Yesterday I posted about what it means to be "they" to someone and how wonderful it was to be "they" for someone else. Today I saw it again, but it was more than that. What I saw today may have been one of the clearer pictures of the church and the unity that Jesus prayed for in John 17. Ever since our church unified with our sister church across the way, I've spent many a day in John 17, reading about how important it was to Jesus for us to have unity, to validate the message He was sent from God.
Ephesians 2 tells the story of how two groups, Jews and Gentiles, because of the sacrificed flesh of Jesus, were brought together, making one where there was two, reconciling both to God for their good and His glory. The hostility between the two groups was obliterated on the cross, the wall of partition was broken down. This wonderful good news, this Gospel, meant for us Gentiles, those far off from the promises of God, were now in the fold and joint heirs with our brothers in Christ, brought near to His very bosom.
This glorious work dovetails nicely with John 17 and Jesus' prayer for unity. Not unity around earthly things, but unity in Christ. Today, at Chris's memorial service, I saw a beautiful tapestry unfold the likes of which I've not seen before. I stood in a Southern Baptist Church, worshiped with a lovely group of Christians who follow the traditions of Messianic Judaism (Christians who observe Jewish tradition and teachings), while we admired a casket built largely from old pews from a very conservative fundamental Baptist Church. It was as if Father was saying, "watch what I can make."
The service was one of the most beautiful I've ever seen. The name of the Lord was exalted, God on High was proclaimed, Jesus was heralded as our hope in times of mourning because we, as He will one day be resurrected and united to live with Him forever. I saw Jew and Gentile, young and old, Baptist and Messianic observers all worshiping the One True King. We wept with those who wept. We mourned with those who mourned, and we shared the hope we all have in Jesus. Who would have thought in tiny Martin's Mill, TX our sovereign Father would embroider such a wonderful work of art before our eyes.
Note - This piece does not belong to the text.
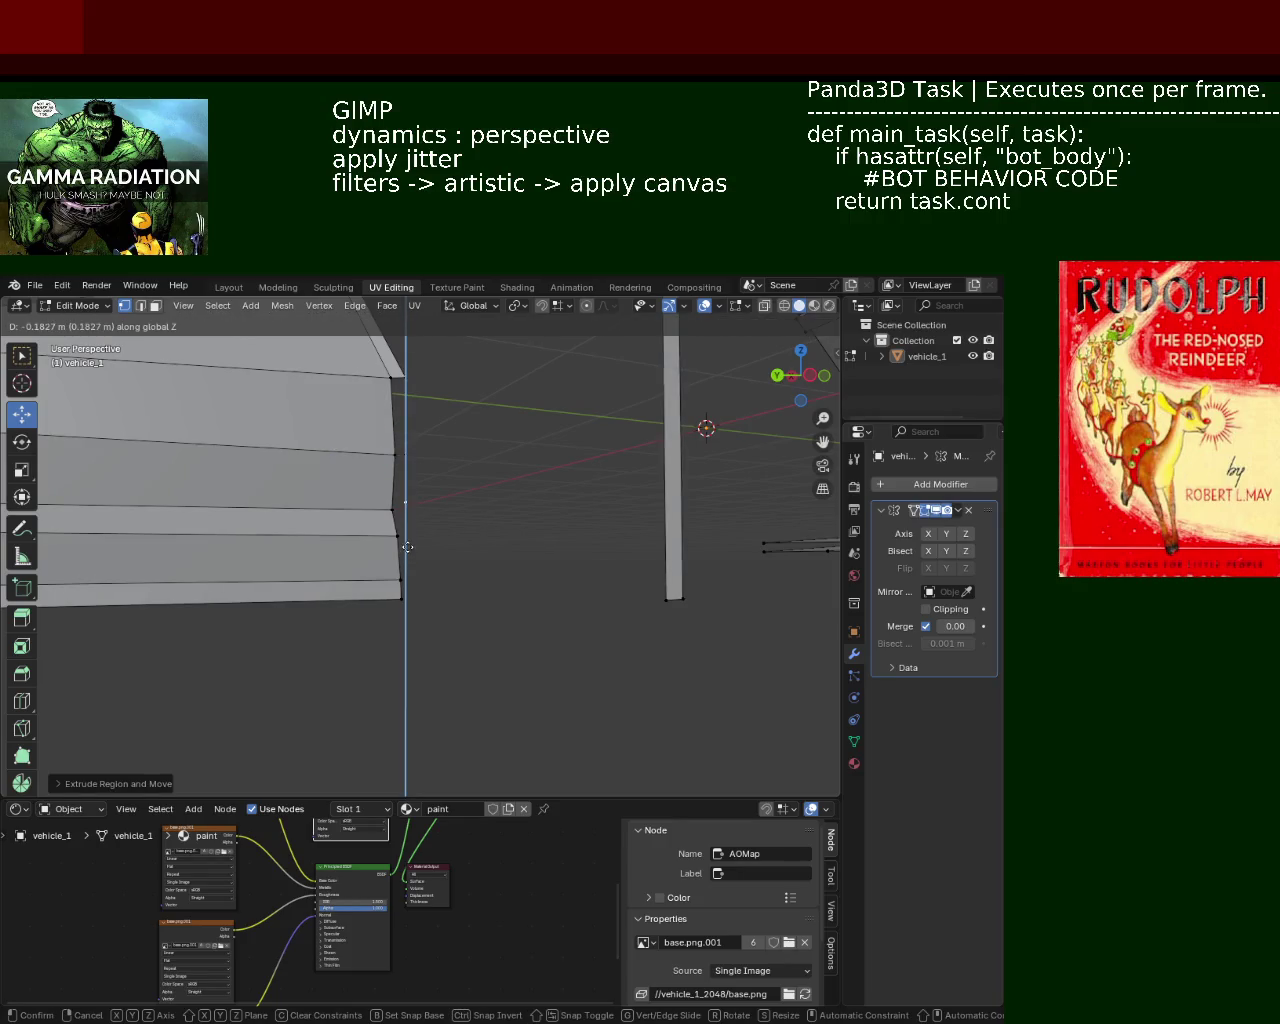
click(407, 537)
At the close of the day we all placed a rock on the casket. There are many thoughts on the origin and meaning of this tradition, but today it was about the fact that Chris loved to hunt for rocks. That, coupled with a tradition we see in the Old Testament where the Israelites would pile up stones of remembrance for big events. They would place their Ebeneezer, or their stone of help, in places where God had brought them deliverance and protected them. The old hymn resounds as it pronounces, "Here I raise mine Ebeneezer, hitherby thy help, I've come." In 1 Samuel 7:12, Samuel placed an Ebeneezer saying, "hitherto hath the Lord helped us." Today, He truly helped us. Helped us to grieve, to mourn, and rejoice in the hope of the resurrection.
When the Israelites would pass by these stones, history tells us they would rehearse to the younglings stories of why the stones were there, of the strength of the Lord. Today's stones will be transplanted into a garden display for Felisha, Chris's wife. When their young unborn baby grows to run through the flowers and asks Felisha about the pile of stones, I'm sure she, and the rest of the family will sit and tell of Chris and how he was a stone of help from the Lord. Each stone a story. Each rock a remembrance of a life well-lived for the Lord.
Chris, you will be missed, but the testimony of how you impacted the lives of others was evident today as we filled the house to standing room only to honor you and to remember the grace and the blessing God had for us in knowing you. Rest in peace, my friend, His peace, His Shalom. Till we meet again.